#### Entries supplied ####
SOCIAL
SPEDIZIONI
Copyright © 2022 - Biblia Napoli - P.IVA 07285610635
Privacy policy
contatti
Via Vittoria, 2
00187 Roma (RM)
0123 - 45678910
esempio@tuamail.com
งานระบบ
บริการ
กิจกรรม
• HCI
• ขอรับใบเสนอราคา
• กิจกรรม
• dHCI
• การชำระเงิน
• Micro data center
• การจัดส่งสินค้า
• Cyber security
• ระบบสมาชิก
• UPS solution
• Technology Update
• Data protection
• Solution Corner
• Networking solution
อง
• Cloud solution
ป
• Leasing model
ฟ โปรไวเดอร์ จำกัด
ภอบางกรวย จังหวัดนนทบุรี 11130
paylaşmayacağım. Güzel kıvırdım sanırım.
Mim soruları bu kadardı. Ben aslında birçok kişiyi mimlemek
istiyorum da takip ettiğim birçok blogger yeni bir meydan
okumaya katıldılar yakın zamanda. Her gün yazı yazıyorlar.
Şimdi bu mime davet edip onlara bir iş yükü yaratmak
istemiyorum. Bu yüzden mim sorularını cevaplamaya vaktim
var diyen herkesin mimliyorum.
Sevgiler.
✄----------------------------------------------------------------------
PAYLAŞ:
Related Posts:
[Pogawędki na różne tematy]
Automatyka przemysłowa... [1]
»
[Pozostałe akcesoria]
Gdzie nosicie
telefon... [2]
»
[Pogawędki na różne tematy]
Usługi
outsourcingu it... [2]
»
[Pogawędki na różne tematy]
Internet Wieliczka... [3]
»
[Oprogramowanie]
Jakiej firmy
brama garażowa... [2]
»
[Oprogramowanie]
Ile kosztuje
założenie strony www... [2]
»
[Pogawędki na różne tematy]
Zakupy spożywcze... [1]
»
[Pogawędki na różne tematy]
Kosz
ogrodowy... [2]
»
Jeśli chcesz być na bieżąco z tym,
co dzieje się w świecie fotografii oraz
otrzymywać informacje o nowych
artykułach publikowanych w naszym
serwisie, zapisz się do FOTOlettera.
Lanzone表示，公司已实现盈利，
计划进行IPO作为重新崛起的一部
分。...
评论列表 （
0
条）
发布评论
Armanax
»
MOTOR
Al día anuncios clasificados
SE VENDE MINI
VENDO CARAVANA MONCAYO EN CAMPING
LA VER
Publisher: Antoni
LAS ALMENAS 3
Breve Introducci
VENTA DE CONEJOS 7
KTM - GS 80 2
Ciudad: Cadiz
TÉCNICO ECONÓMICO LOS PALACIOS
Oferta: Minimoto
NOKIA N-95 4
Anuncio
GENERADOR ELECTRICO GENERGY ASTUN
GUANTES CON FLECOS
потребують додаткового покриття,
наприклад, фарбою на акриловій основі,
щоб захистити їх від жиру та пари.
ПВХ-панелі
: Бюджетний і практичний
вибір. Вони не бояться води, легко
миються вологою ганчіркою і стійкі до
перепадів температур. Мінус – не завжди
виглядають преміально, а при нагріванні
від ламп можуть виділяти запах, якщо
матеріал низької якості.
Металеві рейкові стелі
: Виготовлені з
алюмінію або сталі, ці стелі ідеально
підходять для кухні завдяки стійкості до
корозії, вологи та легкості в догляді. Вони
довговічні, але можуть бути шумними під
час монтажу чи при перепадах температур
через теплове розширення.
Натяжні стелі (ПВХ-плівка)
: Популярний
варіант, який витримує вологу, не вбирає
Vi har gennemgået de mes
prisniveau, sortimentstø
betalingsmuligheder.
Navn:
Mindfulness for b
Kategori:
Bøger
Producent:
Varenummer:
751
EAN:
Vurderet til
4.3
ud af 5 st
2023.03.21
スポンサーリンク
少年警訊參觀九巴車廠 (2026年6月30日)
####
* [What the exercise asks]
Go through the entries above and copy every line containing "birçok".

* [Solution to the problem]
Mim soruları bu kadardı. Ben aslında birçok kişiyi mimlemek
istiyorum da takip ettiğim birçok blogger yeni bir meydan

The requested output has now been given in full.